Pussy-Whipped

From the moment we met, Oliver had me wrapped around his little paw.

My husband, Judah, and I adopted Oliver from a shelter on Staten Island in January of 2008. We rented a car, got up early on a bitter-cold Saturday morning, made sure we were at the shelter the moment it opened, and stood outside in the cold to guarantee we were the first people in line.


My mom had found a cute, black-and-grey tiger kitten online. Listed as a male named Karen, we somehow knew the gender was correct and assumed the name was leftover from a previous listing.


When the shelter doors opened, we were the first inside.
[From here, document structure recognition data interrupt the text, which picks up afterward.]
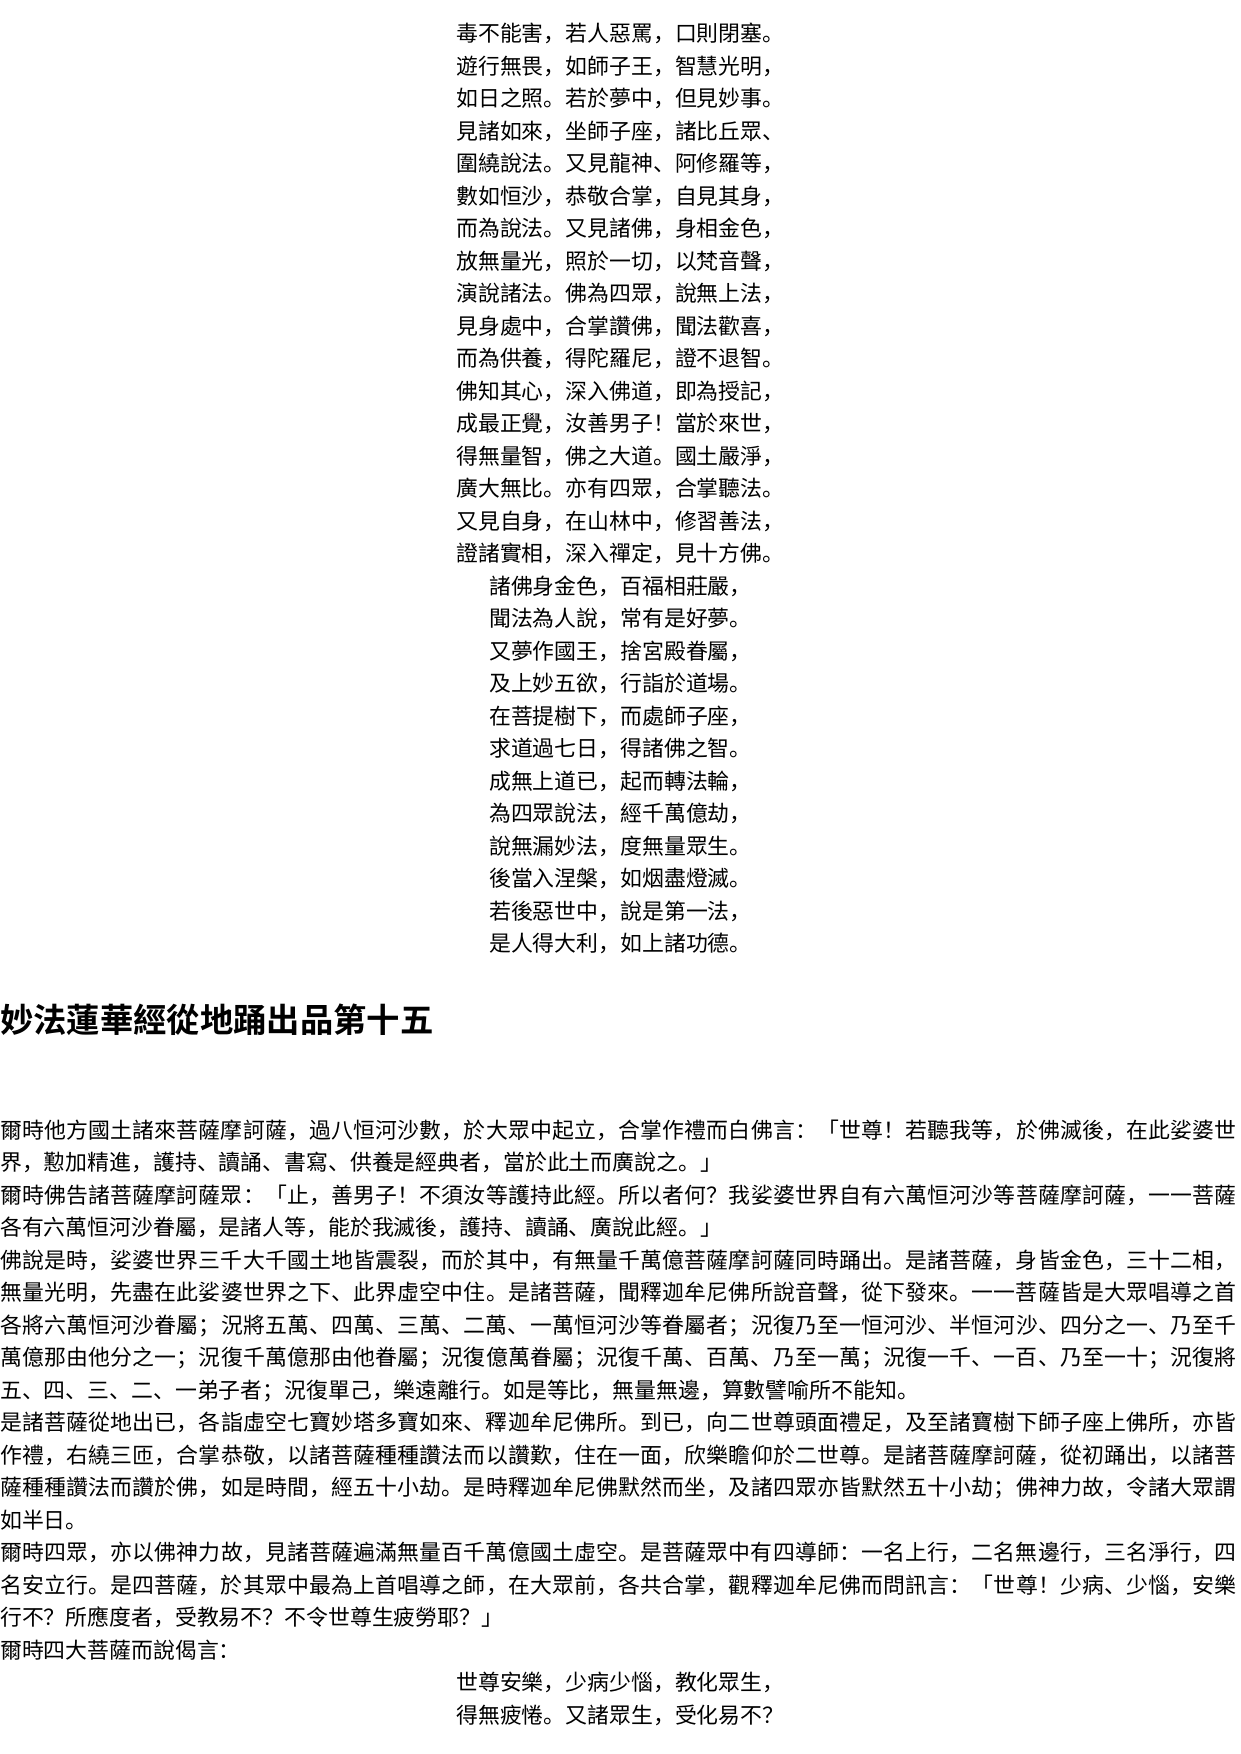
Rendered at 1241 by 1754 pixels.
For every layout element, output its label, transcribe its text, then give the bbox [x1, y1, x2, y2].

text 廣大無比。亦有四眾，合掌聽法。 [0, 471, 1240, 503]
text 見諸如來，坐師子座，諸比丘眾、 [0, 113, 1240, 146]
text 爾時四眾，亦以佛神力故，見諸菩薩遍滿無量百千萬億國土虛空。是菩薩眾中有四導師：一名上行，二名無邊行，三名淨行，四名安立行。是四菩薩，於其眾中最為上首唱導之師，在大眾前，各共合掌，觀釋迦牟尼佛而問訊言：「世尊！少病、少惱，安樂行不？所應度者，受教易不？不令世尊生疲勞耶？」 [0, 1535, 1240, 1632]
text 聞法為人說，常有是好夢。 [0, 601, 1240, 633]
text 及上妙五欲，行詣於道場。 [0, 666, 1240, 698]
text 爾時他方國土諸來菩薩摩訶薩，過八恒河沙數，於大眾中起立，合掌作禮而白佛言：「世尊！若聽我等，於佛滅後，在此娑婆世界，懃加精進，護持、讀誦、書寫、供養是經典者，當於此土而廣說之。」 [0, 1112, 1240, 1177]
text 而為說法。又見諸佛，身相金色， [0, 211, 1240, 243]
text 是諸菩薩從地出已，各詣虛空七寶妙塔多寶如來、釋迦牟尼佛所。到已，向二世尊頭面禮足，及至諸寶樹下師子座上佛所，亦皆作禮，右繞三匝，合掌恭敬，以諸菩薩種種讚法而以讚歎，住在一面，欣樂瞻仰於二世尊。是諸菩薩摩訶薩，從初踊出，以諸菩薩種種讚法而讚於佛，如是時間，經五十小劫。是時釋迦牟尼佛默然而坐，及諸四眾亦皆默然五十小劫；佛神力故，令諸大眾謂如半日。 [0, 1405, 1240, 1535]
text 得無疲惓。又諸眾生，受化易不？ [0, 1697, 1240, 1730]
text 世尊安樂，少病少惱，教化眾生， [0, 1665, 1240, 1697]
text 後當入涅槃，如烟盡燈滅。 [0, 861, 1240, 893]
text 爾時佛告諸菩薩摩訶薩眾：「止，善男子！不須汝等護持此經。所以者何？我娑婆世界自有六萬恒河沙等菩薩摩訶薩，一一菩薩各有六萬恒河沙眷屬，是諸人等，能於我滅後，護持、讀誦、廣說此經。」 [0, 1177, 1240, 1242]
text 又夢作國王，捨宮殿眷屬， [0, 633, 1240, 666]
text 為四眾說法，經千萬億劫， [0, 796, 1240, 828]
text 遊行無畏，如師子王，智慧光明， [0, 48, 1240, 81]
text 得無量智，佛之大道。國土嚴淨， [0, 438, 1240, 471]
text 說無漏妙法，度無量眾生。 [0, 828, 1240, 861]
text 成無上道已，起而轉法輪， [0, 763, 1240, 796]
text 毒不能害，若人惡罵，口則閉塞。 [0, 16, 1240, 48]
text 又見自身，在山林中，修習善法， [0, 503, 1240, 536]
text 若後惡世中，說是第一法， [0, 893, 1240, 926]
text 成最正覺，汝善男子！當於來世， [0, 406, 1240, 438]
text 求道過七日，得諸佛之智。 [0, 731, 1240, 763]
text 圍繞說法。又見龍神、阿修羅等， [0, 146, 1240, 178]
subtitle 妙法蓮華經從地踊出品第十五 [0, 985, 1240, 1050]
text 諸佛身金色，百福相莊嚴， [0, 568, 1240, 601]
text 佛說是時，娑婆世界三千大千國土地皆震裂，而於其中，有無量千萬億菩薩摩訶薩同時踊出。是諸菩薩，身皆金色，三十二相，無量光明，先盡在此娑婆世界之下、此界虛空中住。是諸菩薩，聞釋迦牟尼佛所說音聲，從下發來。一一菩薩皆是大眾唱導之首，各將六萬恒河沙眷屬；況將五萬、四萬、三萬、二萬、一萬恒河沙等眷屬者；況復乃至一恒河沙、半恒河沙、四分之一、乃至千萬億那由他分之一；況復千萬億那由他眷屬；況復億萬眷屬；況復千萬、百萬、乃至一萬；況復一千、一百、乃至一十；況復將五、四、三、二、一弟子者；況復單己，樂遠離行。如是等比，無量無邊，算數譬喻所不能知。 [0, 1242, 1240, 1405]
text 爾時四大菩薩而說偈言： [0, 1632, 1240, 1665]
text 如日之照。若於夢中，但見妙事。 [0, 81, 1240, 113]
text 數如恒沙，恭敬合掌，自見其身， [0, 178, 1240, 211]
text 是人得大利，如上諸功德。 [0, 926, 1240, 958]
text 在菩提樹下，而處師子座， [0, 698, 1240, 731]
text 佛知其心，深入佛道，即為授記， [0, 373, 1240, 406]
text 放無量光，照於一切，以梵音聲， [0, 243, 1240, 276]
text 證諸實相，深入禪定，見十方佛。 [0, 536, 1240, 568]
text 而為供養，得陀羅尼，證不退智。 [0, 341, 1240, 373]
text 見身處中，合掌讚佛，聞法歡喜， [0, 308, 1240, 341]
text 演說諸法。佛為四眾，說無上法， [0, 276, 1240, 308]
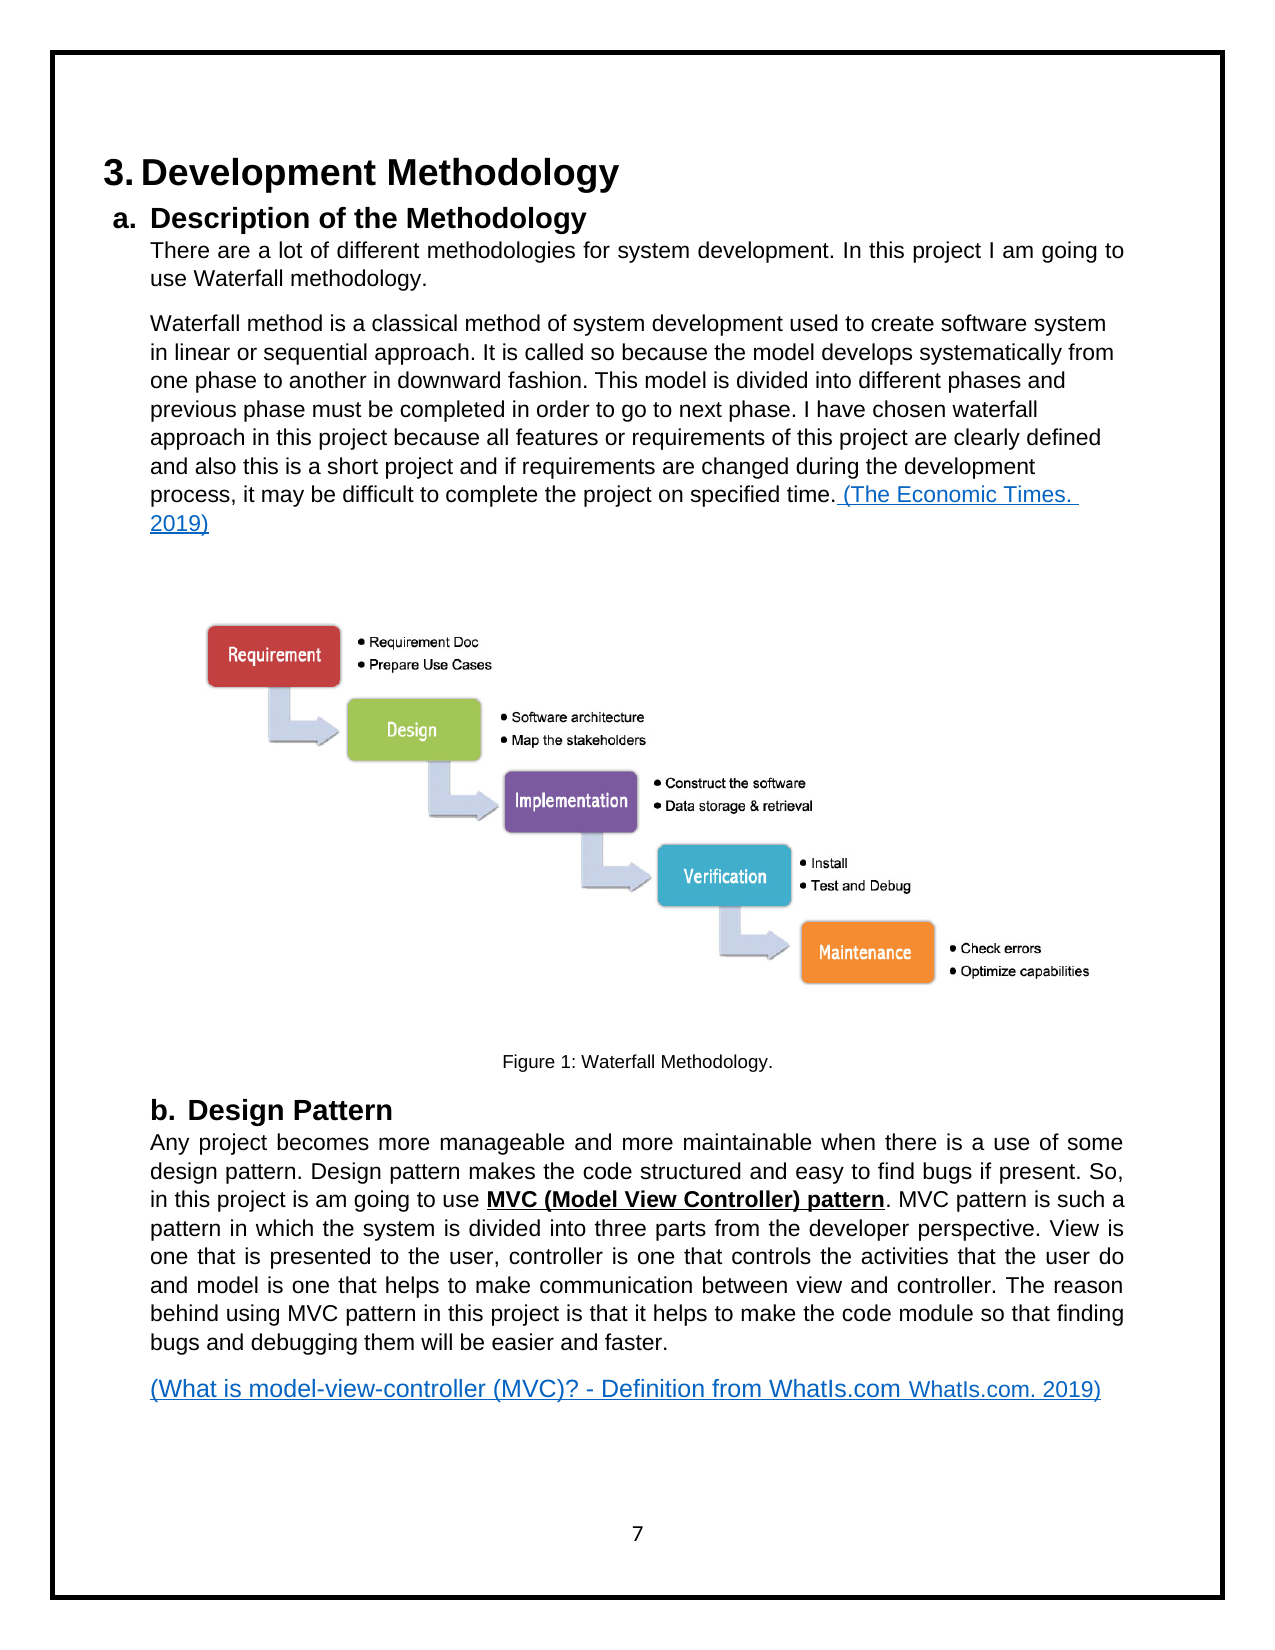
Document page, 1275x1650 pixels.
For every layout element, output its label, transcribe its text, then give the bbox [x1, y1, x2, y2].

text Figure 1: Waterfall Methodology. [150, 1051, 1125, 1072]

We provided Karen’s ID number from the website and eagerly awaited our bundle of fur.


After filling out some paperwork and dropping some cash, we were handed a cardboard box, shaped like a little house. Karen was inside.

I opened the box, heard the high-pitched meow of an orphan who needed a home, and declared, “Oliver.” It was crystal clear. His name would be Oliver.


Oliver meowed the entire hour-plus car ride home. Almost the entire ride. He quieted for a moment. Worried, Judah opened the box (I was driving). Full-force, the meowing resumed.

I imagine he wanted out of the box. To be held. To connect. But we had to get him home first.

For the next thirteen years (and counting), Oliver has never been shy about using his voice. He’s still teaching us to understand his requests. Like fine wine, we get better with age.


Oliver loves to be around people. He loves laps and shoulders. He will find a way to sit on the most precarious lap. Often, I think he is drawn to the challenge.


Sometimes, he just needs to be near people. He’ll sit on the couch, close but no contact.


He tends to get anxious if everyone is standing in the kitchen. He will yell for the humans to relocate and relax in the living room. I’m sure it’s for our own good. He’s so altruistic.

He sleeps in bed with us, usually on me. He will ride the wave of most nighttime repositioning, whether I want him to or not. He keeps me warm in the winter.


After a bout of sickness last year where we thought we might lose him, Oliver has become skittish about eating alone, especially in the mornings. He will stand outside our bedroom and meow, incessantly, until one of us accompanies him to the kitchen. Occasionally, he needs a food refresh. More often, he just needs a little company. An emotional support human.


Most cats will eat whatever you put in front of them. This was true of Oliver for most of his life. He’s a sucker for food. From the beginning, we gave him wet food once a day. At times, he would act as though he was starving to death and that bit of wet food is what would save him. Meanwhile, he had dry food available to him all day, every day.


Ever since his brush with death, when we couldn’t get him to eat anything, he’s gotten picky. He doesn’t even know what he wants day-to-day. If he does, he’s not clear with his ask.


We’ve started giving him wet food throughout the day. He no longer has to wait until 7:30 pm for the good stuff.


The dance usually goes something like this:


I’ll put some wet food in his bowl.


A cautious approach. A sniff at a distance.


If it’s a winner, he chows down. If not, he turns and looks at me as though I’m trying to feed him garbage or poison him, and meows.

He’d rather die than eat that. And he got too close for me to call his possible bluff.


I get out another can. Add it to the first, hoping it will mask the smell or combine nicely, like a wine pairing or a good cheese.


Most days, this is enough.


Rarely, it takes a third.

I don’t even make dinner for my husband and yet I will get out three different cans of cat food to make an appealing mixture of chicken bits and filler for my cat.


It’s true that I’m pussy-whipped. His wish is my command. But, he also makes his needs known. There is never any doubt how he feels about his food or if he’s in the mood for cuddles and closeness.